▶ [TASK LIST]
1. From the paragraph of the post that begins "Years ago," please list every name of a place or a language.
2. Write out word for word the section of the post that opens with the words containing "Let a thousand" and closes with "on feeding them).".

Friday, December 23, 2011

Let a thousand flowers bloom

This article was published in Himal South Asian, here


Years ago, when I was staying in Kolkata, I used to enjoy having long conversations with my driver Khan. I was learning Urdu at that time, and Khan would often help me out on this regard. As time passed, the nature of our conversations went beyond the confines of Urdu, and we would talk about politics, religion and everything else under the sun. One day, as our discussion veered towards India’s Muslim community and all of a sudden, Khan’s expression became more serious, and he said “Problem yeh hai ke hum musalmaan apne bacchon ko padhaate nahin, sirf khilaate rehte hain” (The problem is that we focus not on educating our children, but on feeding them).

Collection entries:
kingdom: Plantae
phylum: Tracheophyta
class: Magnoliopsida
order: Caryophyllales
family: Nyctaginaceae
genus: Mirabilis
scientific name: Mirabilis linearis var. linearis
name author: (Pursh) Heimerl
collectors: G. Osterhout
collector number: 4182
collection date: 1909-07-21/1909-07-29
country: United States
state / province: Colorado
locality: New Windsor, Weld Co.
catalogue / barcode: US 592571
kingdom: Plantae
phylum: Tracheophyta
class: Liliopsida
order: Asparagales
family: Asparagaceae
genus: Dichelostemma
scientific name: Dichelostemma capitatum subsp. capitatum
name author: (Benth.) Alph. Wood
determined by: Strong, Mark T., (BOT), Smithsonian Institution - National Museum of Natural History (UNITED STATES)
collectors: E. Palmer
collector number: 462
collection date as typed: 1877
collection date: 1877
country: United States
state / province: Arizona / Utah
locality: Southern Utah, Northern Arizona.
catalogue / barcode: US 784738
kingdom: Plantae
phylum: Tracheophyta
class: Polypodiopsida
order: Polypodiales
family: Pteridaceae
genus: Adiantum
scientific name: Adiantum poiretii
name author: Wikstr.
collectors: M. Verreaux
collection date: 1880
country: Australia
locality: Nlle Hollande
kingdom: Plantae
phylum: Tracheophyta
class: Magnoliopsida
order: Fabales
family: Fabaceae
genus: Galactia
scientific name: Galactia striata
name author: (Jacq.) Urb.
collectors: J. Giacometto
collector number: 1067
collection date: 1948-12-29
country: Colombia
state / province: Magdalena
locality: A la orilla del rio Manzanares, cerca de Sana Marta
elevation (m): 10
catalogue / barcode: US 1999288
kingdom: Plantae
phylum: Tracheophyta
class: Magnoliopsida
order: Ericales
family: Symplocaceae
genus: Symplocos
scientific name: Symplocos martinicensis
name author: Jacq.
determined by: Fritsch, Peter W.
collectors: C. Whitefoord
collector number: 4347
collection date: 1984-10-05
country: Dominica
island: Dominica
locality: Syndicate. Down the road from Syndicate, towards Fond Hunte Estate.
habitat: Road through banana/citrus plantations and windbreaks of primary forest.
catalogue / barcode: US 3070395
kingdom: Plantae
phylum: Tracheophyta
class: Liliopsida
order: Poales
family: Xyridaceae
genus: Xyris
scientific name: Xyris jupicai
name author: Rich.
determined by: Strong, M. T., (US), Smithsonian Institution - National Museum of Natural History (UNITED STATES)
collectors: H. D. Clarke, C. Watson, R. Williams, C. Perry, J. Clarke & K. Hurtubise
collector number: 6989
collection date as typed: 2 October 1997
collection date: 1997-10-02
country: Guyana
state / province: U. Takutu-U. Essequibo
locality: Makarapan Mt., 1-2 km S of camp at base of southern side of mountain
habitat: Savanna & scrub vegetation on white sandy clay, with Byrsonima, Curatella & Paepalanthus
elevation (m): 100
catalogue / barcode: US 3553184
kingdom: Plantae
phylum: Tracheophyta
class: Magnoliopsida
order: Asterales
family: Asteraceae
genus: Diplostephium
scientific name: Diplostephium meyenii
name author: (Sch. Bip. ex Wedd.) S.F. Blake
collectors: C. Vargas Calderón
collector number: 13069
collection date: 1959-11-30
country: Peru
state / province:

▶ [PER-TASK ANSWERS]
1. Kolkata, Urdu, India

2.
Let a thousand flowers bloom

This article was published in Himal South Asian, here


Years ago, when I was staying in Kolkata, I used to enjoy having long conversations with my driver Khan. I was learning Urdu at that time, and Khan would often help me out on this regard. As time passed, the nature of our conversations went beyond the confines of Urdu, and we would talk about politics, religion and everything else under the sun. One day, as our discussion veered towards India’s Muslim community and all of a sudden, Khan’s expression became more serious, and he said “Problem yeh hai ke hum musalmaan apne bacchon ko padhaate nahin, sirf khilaate rehte hain” (The problem is that we focus not on educating our children, but on feeding them).